In parlamento

Risk. I radiologi chiedono cambiamenti su responsabilità omissiva e screening mammografici

di Lucilla Vazza

L’audizione del sindacato dei radiologi (Snr), che riunisce 4mila medici, davanti alla Commissione Igiene e sanità del Senato, con i rilievi al testo del ddl sulla responsabilità professionale dei sanitari ha messo in luce due richieste fondamentali. La prima è la revisione delle regole sulla responsabilità omissiva, la seconda è una norma ad hoc sugli screening mammografici che devono essere considerati «attività prevenzionali che per le caratteristiche insite non possono determinare responsabilità per il medico».

Il segretario del Snr, Corrado Bibbolino, ha spiegato ai senatori che «Il giudizio sul provvedimento approvato dalla Camera dei Deputati nella seduta del 28 gennaio 2016 è fortemente positivo» e in linea con quanto espresso dalla Fnomceo a partire dal «necessario riconoscimento del ruolo medico sottoposto oggi da più parti ad attacchi poco comprensibili sul piano culturale prima ancora che su quello professionale ed organizzativo». I radiologi puntano il dito contro «l’ imbarazzante distinzione tra esami radiologici semplici ed esami complessi».

Responsabilità omissiva e screening mammografici al check
L’audizione si è soffermata su due punti del Ddl: l'articolo 5 sulla responsabilità omissiva dei radiologi, e l'altro - non affrontato finora da altri - circa gli aspetti connessi alla attività di screening mammografico facente parte dei Lea.

Per Bibbolino: «La tipicità del nostro lavoro fa sì che circa l'80% delle cause legali verso i radiologi siano basate sulla responsabilità omissiva (cioè non aver fatto diagnosi quando questa era possibile o di non aver eseguito ulteriori indagini) rispetto alla responsabilità commissiva (tipica dell'attività chirurgica e della radiologia interventistica)». Il punto dunque è l’attuale formulazione delle linee guida, che, per come sono formulate, «non si prestano a una difesa del medico dalla responsabilità omissiva e pertanto dovranno occuparsi, per evitare ciò, oltre che di cosa fare anche di cosa non fare, fermando la lunga catena degli accertamenti che non risulta abbiano una comprovata validità per la diagnosi finale».

*ESTRATTI DI DATI*:
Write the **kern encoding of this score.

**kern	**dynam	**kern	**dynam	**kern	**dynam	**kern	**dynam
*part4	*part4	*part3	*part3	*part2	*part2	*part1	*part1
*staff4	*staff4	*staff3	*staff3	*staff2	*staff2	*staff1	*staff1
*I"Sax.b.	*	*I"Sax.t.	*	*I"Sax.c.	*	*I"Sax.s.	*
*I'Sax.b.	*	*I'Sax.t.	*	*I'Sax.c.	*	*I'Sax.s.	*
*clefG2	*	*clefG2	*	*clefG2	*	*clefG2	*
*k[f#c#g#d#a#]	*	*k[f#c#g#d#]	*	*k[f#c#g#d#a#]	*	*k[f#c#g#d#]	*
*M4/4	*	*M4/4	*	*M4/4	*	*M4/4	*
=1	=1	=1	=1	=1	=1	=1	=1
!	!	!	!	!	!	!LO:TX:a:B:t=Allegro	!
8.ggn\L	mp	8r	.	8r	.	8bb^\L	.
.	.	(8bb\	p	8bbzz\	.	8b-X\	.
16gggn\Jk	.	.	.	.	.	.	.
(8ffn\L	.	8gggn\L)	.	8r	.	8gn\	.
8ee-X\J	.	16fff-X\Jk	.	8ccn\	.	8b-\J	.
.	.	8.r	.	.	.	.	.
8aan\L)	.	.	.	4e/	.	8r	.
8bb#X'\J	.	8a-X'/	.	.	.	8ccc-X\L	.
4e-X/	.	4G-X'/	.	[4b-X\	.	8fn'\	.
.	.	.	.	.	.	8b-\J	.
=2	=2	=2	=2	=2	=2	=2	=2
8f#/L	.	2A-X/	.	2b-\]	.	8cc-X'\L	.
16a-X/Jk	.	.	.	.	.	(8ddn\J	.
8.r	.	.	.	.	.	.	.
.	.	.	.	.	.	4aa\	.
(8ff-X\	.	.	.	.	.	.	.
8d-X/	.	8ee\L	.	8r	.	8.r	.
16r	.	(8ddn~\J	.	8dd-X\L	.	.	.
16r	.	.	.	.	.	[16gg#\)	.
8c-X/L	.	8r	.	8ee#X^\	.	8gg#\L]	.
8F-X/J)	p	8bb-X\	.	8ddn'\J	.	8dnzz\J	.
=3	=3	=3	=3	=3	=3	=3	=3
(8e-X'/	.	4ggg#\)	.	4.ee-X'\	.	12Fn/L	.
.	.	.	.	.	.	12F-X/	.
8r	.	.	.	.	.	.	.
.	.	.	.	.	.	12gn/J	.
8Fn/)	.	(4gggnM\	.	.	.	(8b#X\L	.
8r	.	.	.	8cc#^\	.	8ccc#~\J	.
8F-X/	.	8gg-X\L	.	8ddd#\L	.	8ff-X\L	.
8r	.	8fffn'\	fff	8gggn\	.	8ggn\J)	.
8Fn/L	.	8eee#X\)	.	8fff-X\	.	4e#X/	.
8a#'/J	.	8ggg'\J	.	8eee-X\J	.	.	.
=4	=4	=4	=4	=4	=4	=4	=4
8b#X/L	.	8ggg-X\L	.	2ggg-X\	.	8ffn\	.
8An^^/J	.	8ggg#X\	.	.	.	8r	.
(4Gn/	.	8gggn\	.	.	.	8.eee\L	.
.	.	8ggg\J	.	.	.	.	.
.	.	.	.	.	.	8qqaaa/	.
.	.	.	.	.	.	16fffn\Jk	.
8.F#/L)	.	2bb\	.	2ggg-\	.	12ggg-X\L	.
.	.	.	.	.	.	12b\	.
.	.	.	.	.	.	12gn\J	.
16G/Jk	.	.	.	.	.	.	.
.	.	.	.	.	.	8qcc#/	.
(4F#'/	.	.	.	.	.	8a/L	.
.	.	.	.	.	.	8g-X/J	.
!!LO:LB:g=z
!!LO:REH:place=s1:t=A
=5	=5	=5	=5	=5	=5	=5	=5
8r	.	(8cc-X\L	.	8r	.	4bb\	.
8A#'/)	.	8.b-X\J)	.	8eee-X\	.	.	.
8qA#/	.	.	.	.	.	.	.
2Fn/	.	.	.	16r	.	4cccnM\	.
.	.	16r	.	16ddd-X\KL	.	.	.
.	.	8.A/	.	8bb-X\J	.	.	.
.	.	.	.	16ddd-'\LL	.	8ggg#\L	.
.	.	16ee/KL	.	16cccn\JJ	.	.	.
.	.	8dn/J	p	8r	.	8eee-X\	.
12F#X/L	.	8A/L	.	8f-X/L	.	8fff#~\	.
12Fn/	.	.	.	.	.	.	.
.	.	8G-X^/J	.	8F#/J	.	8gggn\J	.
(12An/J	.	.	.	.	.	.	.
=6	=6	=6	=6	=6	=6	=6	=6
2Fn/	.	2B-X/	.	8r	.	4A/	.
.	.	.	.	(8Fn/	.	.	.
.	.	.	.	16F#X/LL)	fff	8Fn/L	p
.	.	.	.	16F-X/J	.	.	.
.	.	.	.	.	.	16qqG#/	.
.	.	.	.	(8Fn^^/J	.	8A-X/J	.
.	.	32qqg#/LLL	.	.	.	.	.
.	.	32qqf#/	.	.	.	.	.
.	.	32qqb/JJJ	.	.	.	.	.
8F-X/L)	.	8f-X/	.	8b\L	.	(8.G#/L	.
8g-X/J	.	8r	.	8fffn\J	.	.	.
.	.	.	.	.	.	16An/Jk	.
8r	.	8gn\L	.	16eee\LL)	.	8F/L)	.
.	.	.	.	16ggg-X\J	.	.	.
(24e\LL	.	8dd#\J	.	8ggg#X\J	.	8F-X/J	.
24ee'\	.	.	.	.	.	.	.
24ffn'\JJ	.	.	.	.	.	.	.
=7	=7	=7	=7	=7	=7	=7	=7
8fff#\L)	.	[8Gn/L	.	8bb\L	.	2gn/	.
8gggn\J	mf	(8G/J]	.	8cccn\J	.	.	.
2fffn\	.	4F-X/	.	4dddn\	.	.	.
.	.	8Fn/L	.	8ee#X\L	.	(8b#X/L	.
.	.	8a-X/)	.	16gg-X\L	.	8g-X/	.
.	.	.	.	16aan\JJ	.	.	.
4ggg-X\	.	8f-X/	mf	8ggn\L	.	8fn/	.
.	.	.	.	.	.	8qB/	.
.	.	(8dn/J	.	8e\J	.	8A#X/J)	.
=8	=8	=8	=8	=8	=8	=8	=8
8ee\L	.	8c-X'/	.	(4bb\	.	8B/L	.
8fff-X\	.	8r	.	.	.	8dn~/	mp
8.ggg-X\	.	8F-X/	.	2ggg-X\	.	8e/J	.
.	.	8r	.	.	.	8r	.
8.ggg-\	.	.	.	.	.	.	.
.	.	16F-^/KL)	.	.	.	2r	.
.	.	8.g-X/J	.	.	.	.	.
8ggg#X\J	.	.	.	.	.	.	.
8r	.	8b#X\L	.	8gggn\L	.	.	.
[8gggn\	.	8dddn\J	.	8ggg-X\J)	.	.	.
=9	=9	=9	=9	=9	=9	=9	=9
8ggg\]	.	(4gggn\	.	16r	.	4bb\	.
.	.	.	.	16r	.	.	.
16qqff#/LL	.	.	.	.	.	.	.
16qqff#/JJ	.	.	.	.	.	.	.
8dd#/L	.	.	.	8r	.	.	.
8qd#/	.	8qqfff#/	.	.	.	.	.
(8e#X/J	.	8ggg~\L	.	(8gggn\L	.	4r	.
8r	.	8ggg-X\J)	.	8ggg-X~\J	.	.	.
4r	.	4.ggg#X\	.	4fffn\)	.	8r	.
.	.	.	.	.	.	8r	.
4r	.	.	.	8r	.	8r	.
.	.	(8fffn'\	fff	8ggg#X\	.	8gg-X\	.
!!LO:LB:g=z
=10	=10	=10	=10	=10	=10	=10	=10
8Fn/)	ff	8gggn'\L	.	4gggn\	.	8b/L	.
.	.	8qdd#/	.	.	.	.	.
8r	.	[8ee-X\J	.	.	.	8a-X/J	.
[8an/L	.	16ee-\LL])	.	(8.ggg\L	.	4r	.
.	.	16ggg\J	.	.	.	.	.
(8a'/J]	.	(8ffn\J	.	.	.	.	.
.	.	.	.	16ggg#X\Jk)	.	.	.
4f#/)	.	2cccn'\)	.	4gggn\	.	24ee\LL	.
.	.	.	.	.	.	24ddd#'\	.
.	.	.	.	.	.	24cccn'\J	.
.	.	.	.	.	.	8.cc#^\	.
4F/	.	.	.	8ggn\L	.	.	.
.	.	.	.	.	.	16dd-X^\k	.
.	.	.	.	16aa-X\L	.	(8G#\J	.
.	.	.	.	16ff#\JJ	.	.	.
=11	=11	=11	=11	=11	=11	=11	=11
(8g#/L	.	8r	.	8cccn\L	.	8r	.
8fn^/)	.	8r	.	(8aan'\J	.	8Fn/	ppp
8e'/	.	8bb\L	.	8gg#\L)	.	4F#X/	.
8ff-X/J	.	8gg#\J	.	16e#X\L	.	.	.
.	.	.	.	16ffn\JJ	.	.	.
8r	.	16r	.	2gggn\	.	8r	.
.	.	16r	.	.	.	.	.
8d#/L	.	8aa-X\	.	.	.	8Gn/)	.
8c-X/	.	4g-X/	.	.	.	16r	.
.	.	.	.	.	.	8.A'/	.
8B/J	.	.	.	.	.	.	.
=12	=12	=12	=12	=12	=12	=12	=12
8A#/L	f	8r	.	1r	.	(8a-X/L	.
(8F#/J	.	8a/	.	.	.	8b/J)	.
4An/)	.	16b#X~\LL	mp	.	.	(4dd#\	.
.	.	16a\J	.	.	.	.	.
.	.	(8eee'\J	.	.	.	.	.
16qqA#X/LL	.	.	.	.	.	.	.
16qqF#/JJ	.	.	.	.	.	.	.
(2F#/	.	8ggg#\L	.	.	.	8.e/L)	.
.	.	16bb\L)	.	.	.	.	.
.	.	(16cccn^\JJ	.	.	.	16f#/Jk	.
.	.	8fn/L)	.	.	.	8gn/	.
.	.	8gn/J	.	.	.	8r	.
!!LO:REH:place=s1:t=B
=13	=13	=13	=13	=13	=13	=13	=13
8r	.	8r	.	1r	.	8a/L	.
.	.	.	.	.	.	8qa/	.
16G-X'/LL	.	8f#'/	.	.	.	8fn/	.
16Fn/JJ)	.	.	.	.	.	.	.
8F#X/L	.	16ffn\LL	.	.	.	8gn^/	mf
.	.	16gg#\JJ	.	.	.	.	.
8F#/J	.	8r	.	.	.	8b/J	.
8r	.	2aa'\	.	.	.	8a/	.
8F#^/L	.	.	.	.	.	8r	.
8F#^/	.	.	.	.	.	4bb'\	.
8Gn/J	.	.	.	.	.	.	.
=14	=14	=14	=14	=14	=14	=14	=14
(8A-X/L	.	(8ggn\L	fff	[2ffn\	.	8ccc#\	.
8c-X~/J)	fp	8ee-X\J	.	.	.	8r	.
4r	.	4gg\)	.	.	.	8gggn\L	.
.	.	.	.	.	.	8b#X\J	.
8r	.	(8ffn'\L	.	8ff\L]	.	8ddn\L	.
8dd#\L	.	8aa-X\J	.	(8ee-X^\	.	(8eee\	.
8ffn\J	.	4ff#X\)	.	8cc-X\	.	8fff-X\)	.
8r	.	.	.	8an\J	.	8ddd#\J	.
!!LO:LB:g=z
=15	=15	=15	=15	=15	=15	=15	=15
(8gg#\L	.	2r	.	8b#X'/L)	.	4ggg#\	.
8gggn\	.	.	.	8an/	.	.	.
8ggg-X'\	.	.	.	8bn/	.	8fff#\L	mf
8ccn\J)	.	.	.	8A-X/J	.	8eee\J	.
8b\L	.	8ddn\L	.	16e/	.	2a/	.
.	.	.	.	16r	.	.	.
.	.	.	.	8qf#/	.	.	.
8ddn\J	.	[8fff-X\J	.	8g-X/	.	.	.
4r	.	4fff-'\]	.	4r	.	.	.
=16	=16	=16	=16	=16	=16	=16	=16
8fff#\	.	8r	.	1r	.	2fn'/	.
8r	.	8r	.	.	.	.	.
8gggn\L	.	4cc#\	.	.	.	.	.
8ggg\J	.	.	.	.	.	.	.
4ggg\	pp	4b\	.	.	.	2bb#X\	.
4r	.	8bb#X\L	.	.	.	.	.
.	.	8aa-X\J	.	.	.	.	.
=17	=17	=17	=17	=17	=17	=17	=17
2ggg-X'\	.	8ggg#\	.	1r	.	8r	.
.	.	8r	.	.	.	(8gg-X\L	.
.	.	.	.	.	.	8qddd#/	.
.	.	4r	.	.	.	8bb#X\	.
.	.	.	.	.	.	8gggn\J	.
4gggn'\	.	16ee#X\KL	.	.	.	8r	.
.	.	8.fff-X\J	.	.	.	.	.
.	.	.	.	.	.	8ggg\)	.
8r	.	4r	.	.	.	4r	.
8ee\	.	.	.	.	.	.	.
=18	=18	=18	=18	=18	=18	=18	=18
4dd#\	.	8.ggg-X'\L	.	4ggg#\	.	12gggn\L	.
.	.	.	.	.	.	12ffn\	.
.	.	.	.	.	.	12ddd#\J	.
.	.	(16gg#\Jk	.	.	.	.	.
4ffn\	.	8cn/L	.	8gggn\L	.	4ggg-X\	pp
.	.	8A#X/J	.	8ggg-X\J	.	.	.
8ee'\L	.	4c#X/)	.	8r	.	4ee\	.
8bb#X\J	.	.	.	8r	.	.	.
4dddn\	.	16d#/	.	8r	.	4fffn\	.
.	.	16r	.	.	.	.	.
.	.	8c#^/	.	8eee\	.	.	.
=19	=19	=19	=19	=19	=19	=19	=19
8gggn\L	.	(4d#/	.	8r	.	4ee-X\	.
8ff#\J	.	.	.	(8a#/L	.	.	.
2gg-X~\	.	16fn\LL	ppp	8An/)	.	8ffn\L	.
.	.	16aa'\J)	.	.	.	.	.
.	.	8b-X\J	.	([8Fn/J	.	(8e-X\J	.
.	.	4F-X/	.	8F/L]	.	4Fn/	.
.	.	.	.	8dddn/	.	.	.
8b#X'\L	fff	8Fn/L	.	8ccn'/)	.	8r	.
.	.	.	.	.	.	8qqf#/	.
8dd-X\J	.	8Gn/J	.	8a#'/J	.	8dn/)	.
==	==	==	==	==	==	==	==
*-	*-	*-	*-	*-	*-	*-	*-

*ATTIVITÀ 1*: Riscrivi in forma di elenco puntato il paragrafo del brano fornito che inizia con «Per Bibbolino: «La tipicità del nostro lavoro», conservandone i fatti principali.
*ATTIVITÀ 2*: Scrivi il seguito del brano sull'audizione dei radiologi in Senato, cominciando subito dopo la sua ultima frase.

*RISPOSTA 1*:
- Secondo Bibbolino, circa l'80% delle cause legali contro i radiologi si basa sulla responsabilità omissiva, cioè sul non aver fatto una diagnosi possibile o sul non aver eseguito ulteriori indagini.
- La responsabilità commissiva è invece tipica della chirurgia e della radiologia interventistica.
- Le linee guida, così come sono formulate, non difendono il medico dalla responsabilità omissiva.
- Per questo dovranno indicare sia cosa fare sia cosa non fare, fermando la catena di accertamenti che non hanno una comprovata validità per la diagnosi finale.

*RISPOSTA 2*:
La trappola giudiziaria in cui incappano i radiologi è contenuta nella semplice domanda che viene formulata dal giudice nella stragrande maggioranza dei casi sugli esami radiologici: «Vi erano altre indagini diagnostiche che avrebbero permesso il rilevamento della patologia?», domanda finalizzata a indagare su una seconda presunta responsabilità omissiva. Per questo, i radiologi concludono nell’audizione: «Riteniamo adeguata e rispondente alla nostra esperienza la proposta già da altri formulata di costituire un organismo ad hoc comprendente istituzioni e società scientifiche deputato alla stesura finale delle Linee Guida».

Secondo punto dell’audizione quello riguardante gli screening mammografici, presenti nei Lea e a cui nel solo 2013 hanno aderito oltre un milione e mezzo di donne tra i 50 e 70 anni. Ha illustrato Bibbolino: «un radiologo in screening ha l'obbligo di leggere almeno 5mila mammografie, quindi ogni anno, con l'attuale stato giuridico, ha la certezza di rischiare almeno 5-10 procedimenti per cancro intervallo ed altrettanti per tumori correttamente diagnosticati, a causa del famoso “ma qualcosina si vedeva già due anni prima».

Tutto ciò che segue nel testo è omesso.